Parliament: 41 Session: 1

CORONAVIRUS — VACCINATIONS

242. Ms L. METTAM to the Premier:

I have a supplementary question. Given that the Premier's promise of gold-standard transparency is now in tatters, will the Premier please table the advice that he said this decision was based on?

Mr M. McGOWAN replied:

I meet with the Department of Health virtually every day. It provides us with advice. It has provided us with advice that 30 to 49-year-olds should get vaccinated. Clearly, the Liberal and National Parties do not think that those people should be vaccinated. That is clearly the tone of the member's question. Today, we have announced a change to the program to allow 50 to 59-year-olds to get the Pfizer vaccine, and we are putting in place the systems to allow that to happen. But we did not know that the Australian Technical Advisory Group on Immunisation, the body that makes these decisions nationally, was going to change its advice. We did not know that; no-one knew that. What we did know was that we had to get people vaccinated. We took a decision to get people vaccinated. Tens of thousands, probably hundreds of thousands, more Western Australians have been vaccinated as a consequence. Now we will roll that out so that 50 to 59-year-olds can take advantage of the Pfizer vaccine, unless they have already had the first dose of AstraZeneca. The advice is that those people should get the second dose of AstraZeneca. The Minister for Health and I are in that category and we will both be getting the second dose of AstraZeneca. We will be following that advice.

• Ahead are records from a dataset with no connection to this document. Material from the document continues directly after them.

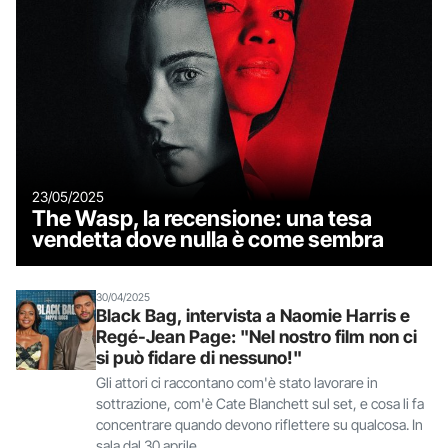
23/05/2025
The Wasp, la recensione: una tesa
vendetta dove nulla è come sembra
30/04/2025
Black Bag, intervista a Naomie Harris e
Regé-Jean Page: "Nel nostro film non ci
si può fidare di nessuno!"
Gli attori ci raccontano com'è stato lavorare in
sottrazione, com'è Cate Blanchett sul set, e cosa li fa
concentrare quando devono riflettere su qualcosa. In
sala dal 30 aprile.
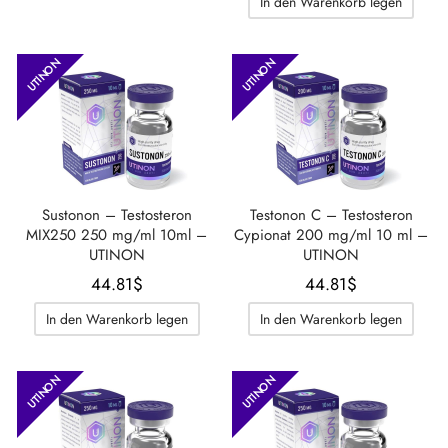
In den Warenkorb legen
UTINON
UTINON
Sustonon – Testosteron
Testonon C – Testosteron
MIX250 250 mg/ml 10ml –
Cypionat 200 mg/ml 10 ml –
UTINON
UTINON
44.81
$
44.81
$
In den Warenkorb legen
In den Warenkorb legen
UTINON
UTINON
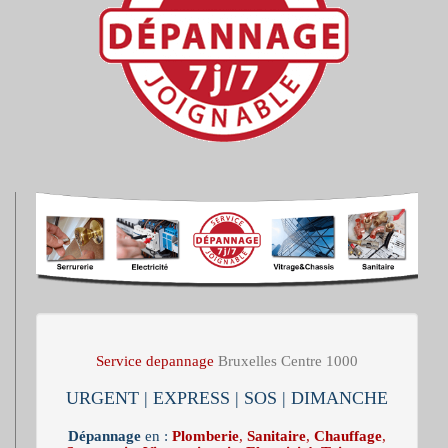
Service depannage
Bruxelles Centre 1000
URGENT | EXPRESS | SOS | DIMANCHE
Dépannage
en :
Plomberie
,
Sanitaire
,
Chauffage
,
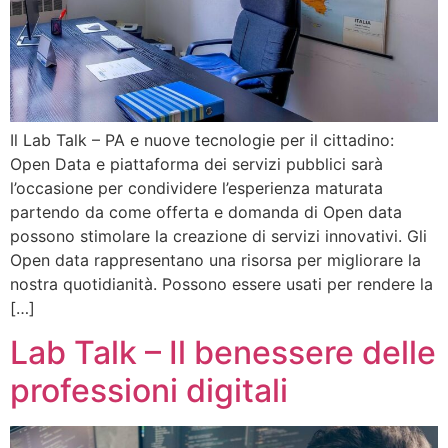
Il Lab Talk – PA e nuove tecnologie per il cittadino:
Open Data e piattaforma dei servizi pubblici sarà
l’occasione per condividere l’esperienza maturata
partendo da come offerta e domanda di Open data
possono stimolare la creazione di servizi innovativi. Gli
Open data rappresentano una risorsa per migliorare la
nostra quotidianità. Possono essere usati per rendere la
[…]
Lab Talk – Il benessere delle
professioni digitali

What I find happens is that the state opposition—the Liberals and Nationals—catastrophise everything. Everything is a catastrophe. I can tell them what was a catastrophe for them. I have an idea of what was a catastrophe for them, and it really was a catastrophe! I will tell members one thing: we are going to continue to vaccinate Western Australians. We will ensure we roll it out as quickly as possible. We will continue to take the case up with the commonwealth to get more vaccines into Australia, in particular Pfizer, and we are going to roll it out as quickly as we can.

Visitors — Walliston Primary School

The SPEAKER: Just before I give the member for Mirrabooka the call, I would like to acknowledge that we have another group of leaders here in the Speaker's gallery today as guests of the member for Kalamunda. It is the year 6 leadership group from Walliston Primary School, principal Craig Mainard and past principal Bernie O'Hara. Welcome to the Western Australian Parliament.